Ich glaub, es bloggt!

Als eher schweigsamer Zeitgenosse verspüre ich eigentlich nur selten den Drang dazu, meinem Umfeld (womit ich all diejenigen meine, die sich zu einem beliebigen Zeitpunkt gerade in Gesprächsreichweite zu mir oder auch einem tatsächlichen Gespräch mit mir befinden) oder gar der Welt mitzuteilen, was ich gerade zu diesem oder jenem Thema denke. So ich denn überhaupt irgendetwas dazu denke, denn wenngleich ich prinzipiell das Denken für eine geniale Idee halte, und es selbst bisweilen mit Freude tatsächlich praktiziere, leiste ich mir den Luxus, nicht zu jedem Furz wertvolle Gedanken zu verschwenden und meinen Kopf nicht jederzeit mit solchen zu belasten.
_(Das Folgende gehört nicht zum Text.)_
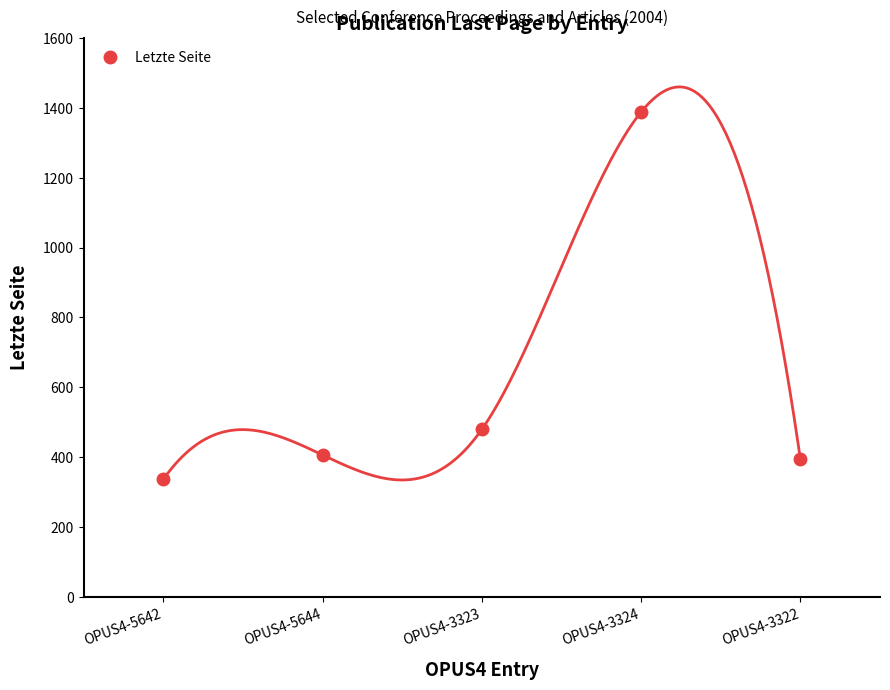

Is this an area chart (filled region under the line)?

No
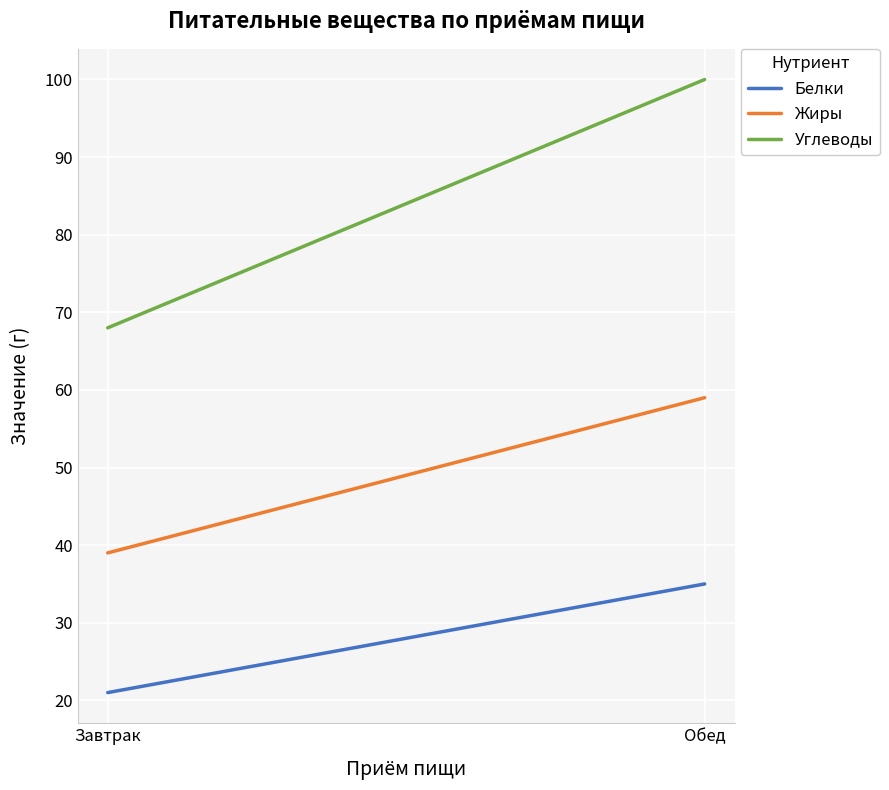

What is the approximate value of Белки at Обед?

35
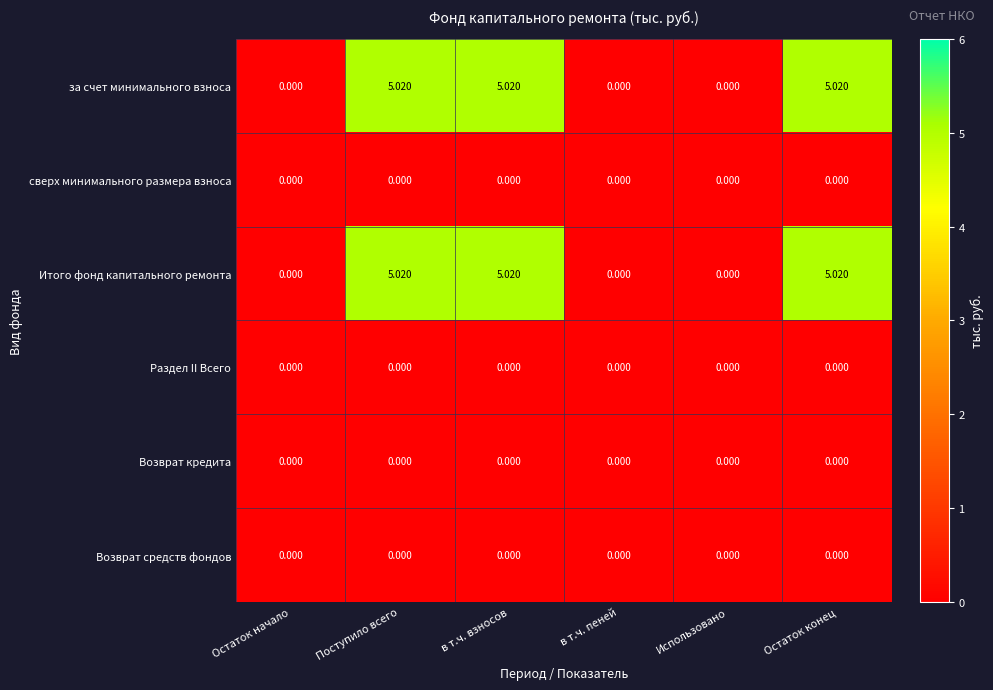

Is the value of Итого фонд капитального ремонта at в т.ч. взносов greater than the value of Раздел II Всего at Остаток начало?

Yes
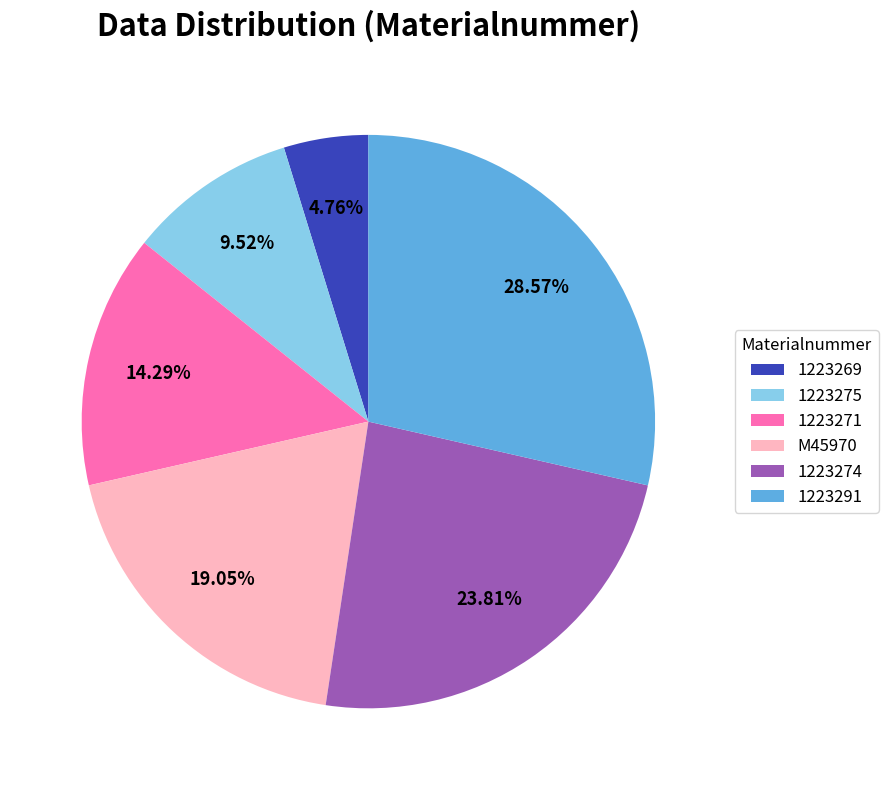

Does M45970 account for over 50% of the chart?

No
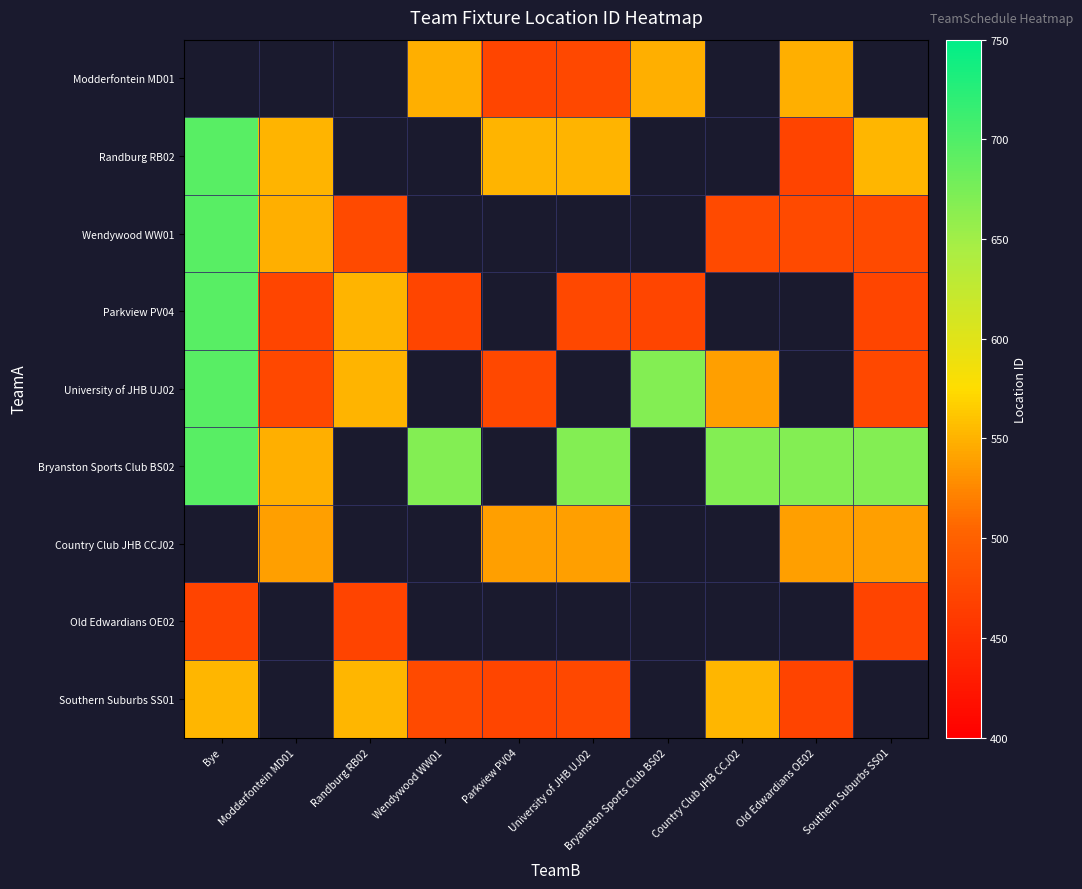

At which category is the sum across all series the highest?

Bye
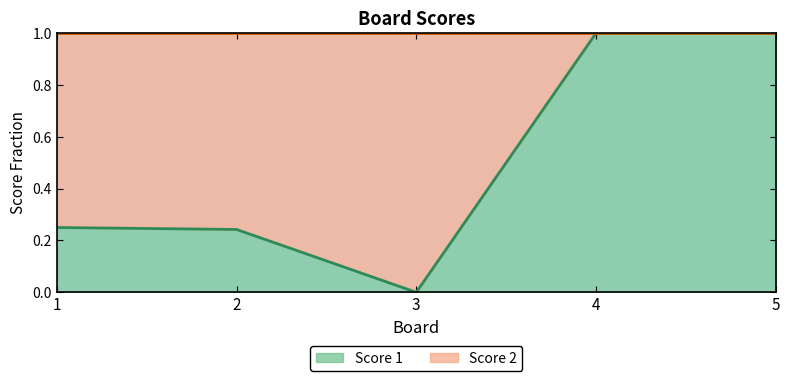

Between 3 and 5, which is larger?

5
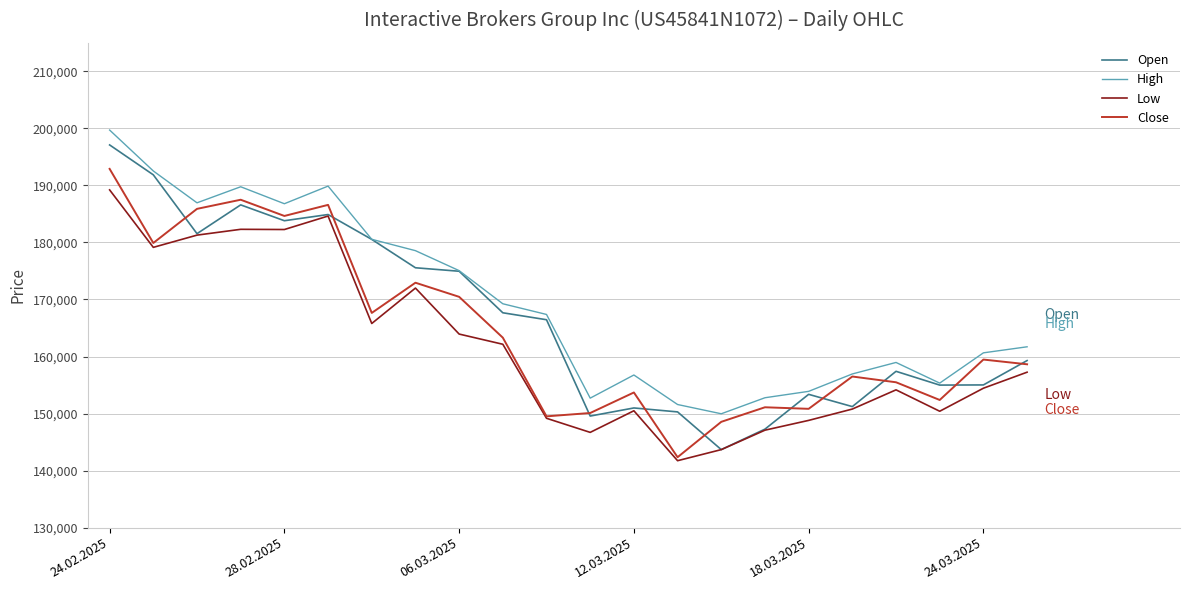

What is the minimum value for Open?

143680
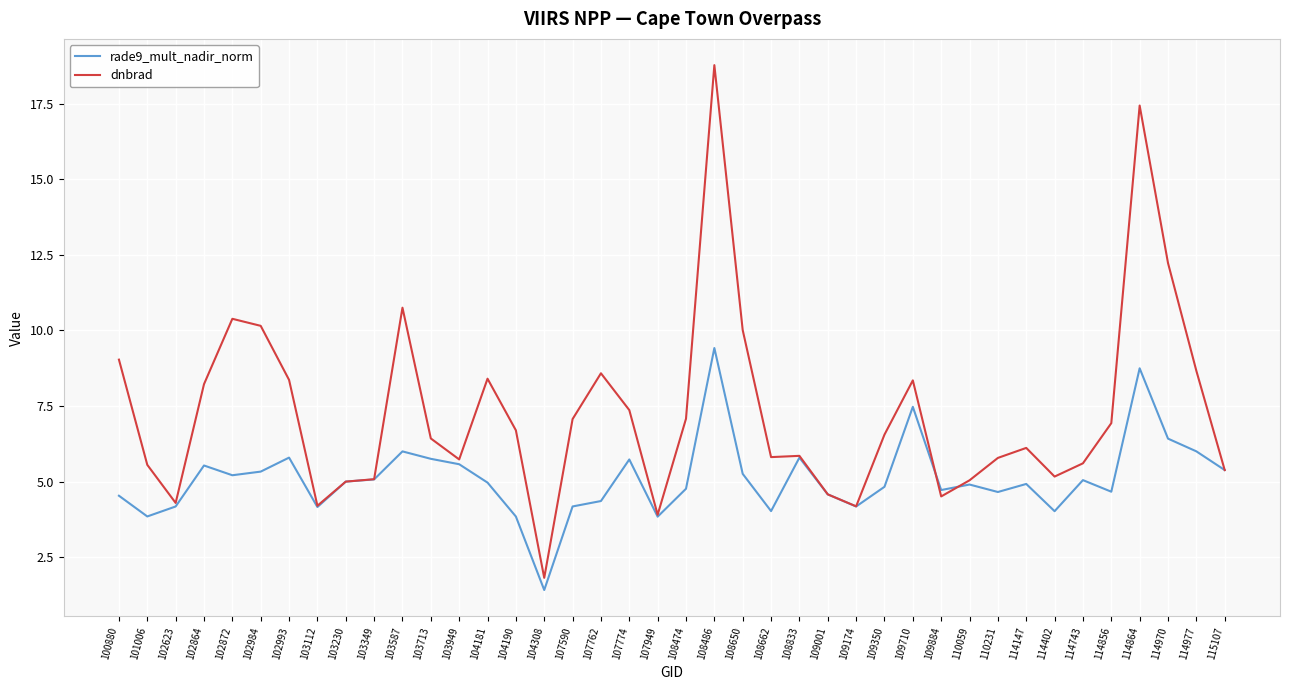

Count the number of categories in the chart.

40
Eine Zeit lang habe ich einige meiner Gedanken in Tagebüchern notiert, ganz einfach, um sie selbst nicht zu vergessen (oder, um ganz genau zu sein, hauptsächlich, damit ich trotz meines miesen Gedächtnisses zumindest die Chance hatte, zu wissen, was ich gestern gemacht und was ich im letzten Urlaub erlebt habe). Das habe ich aus organisatorischen Gründen aufgegeben, und in den letzten Jahren im Austausch dafür vor allem dann meine imaginäre Schreibmaschine rausgeholt, um mir den Frust von der Seele zu bloggen, wenn ich in einer guten Sache großes Usability-Potential verschwendet sah. Etwa als ich die – aus Bequemlichkeitsgründen – für meine BahnCard für sowohl den Online-Service der Bahn als auch deren Ticketautomaten hinterlegte Kontoverbindung ändern wollte, und dafür vier (oder wenn mein Erinnerungsgefühl mich nicht täuscht: 92) verschiedene Stellen anlaufen durfte. Oder zu all den Kleinigkeiten, die einen stören, nachdem man ein neues Auto einige Zeit im täglichen Betrieb erlebt hat, wo in meinem Fall unstrittig die Tankanzeige ganz oben auf der Liste steht, die ihrerseits nämlich bereits dann auf Anschlag „R“ und Restreichweite „0 km“ steht, wenn ich nach Hersteller-Verbrauchsangabe noch über 300 Kilometer weit komme, was letztlich dazu führt, dass ich in dem Bestreben, unnötig häufige Tankstopps zu vermeiden, quasi permanent in der Angst lebe, mir doch den Kilometerstand bei Aufleuchten des Tanksymbols falsch gemerkt zu haben und damit am Ende trotz der kombinierten Kraft von Elektro- und Verbrennungsmotor ganz ordinär wegen leerem Tank stehenzubleiben. Wenn die Größe des Tanks im Handbuch exakt angegeben ist und die sicherlich über alle Zweifel erhabene Firma Shell an ihre Zapfsäulen stets korrekt misst, dann war ich (unter Ignorieren von evt. in diversen Leitungen und dergleichem steckenden Benzinresten) kürzlich nur 90 Milliliter von diesem Schicksal entfernt.
Hin und wieder schaffe ich es aber tatsächlich auch aus eigenem Antrieb, also ohne etwa von der Bahn oder der Automobilindustrie dazu förmlich gezwungen zu werden, mir Gedanken zu einem Thema zu machen. Die meisten davon vergesse ich unmittelbar wieder, wenn ich die Spur eines Nebengedankens aufnehme und diese dann so lange verfolge, bis ich nicht mehr zum ursprünglichen zurückfinde. Dasselbe Schicksal fällt auch vielen meiner Gedanken zu, die von äußeren Einflüssen verdrängt werden. Und der überlebende Rest meiner Gedanken vereinsamt dann gerne in meinem Kopf, weil ich es ja nicht für nötig halte, ihn der Welt mitzuteilen. Das soll sich nun also zu einem gewissen Grad ändern.

Dieses Blog soll also als Publikationsplattform für all das dienen, was sich in meinem Kopf ansammelt, und von dem ich denke, dass die Welt davon auch zumindest ein ganz kleines bisschen profitieren kann, es mitgeteilt zu bekommen. Im Bestreben, letzteres umzusetzen, werde ich versuchen, nur möglichst wertvolle Erfahrungen zu veröffentlichen und mit gesammeltem Hintergrundwissen in möglichst schön geschliffenen Worten zusammenzufassen. Ohne den Anspruch, dass mein Geschreibsel eigentlich in der SZ, der Zeit oder der Titanic erscheinen sollte, aber schon mit dem Anspruch, dass jeder einzelne Post für den einen oder anderen interessant, erhellend oder erheiternd sein möge. – Gleich mit dem nächsten Beitrag werde ich damit anfangen.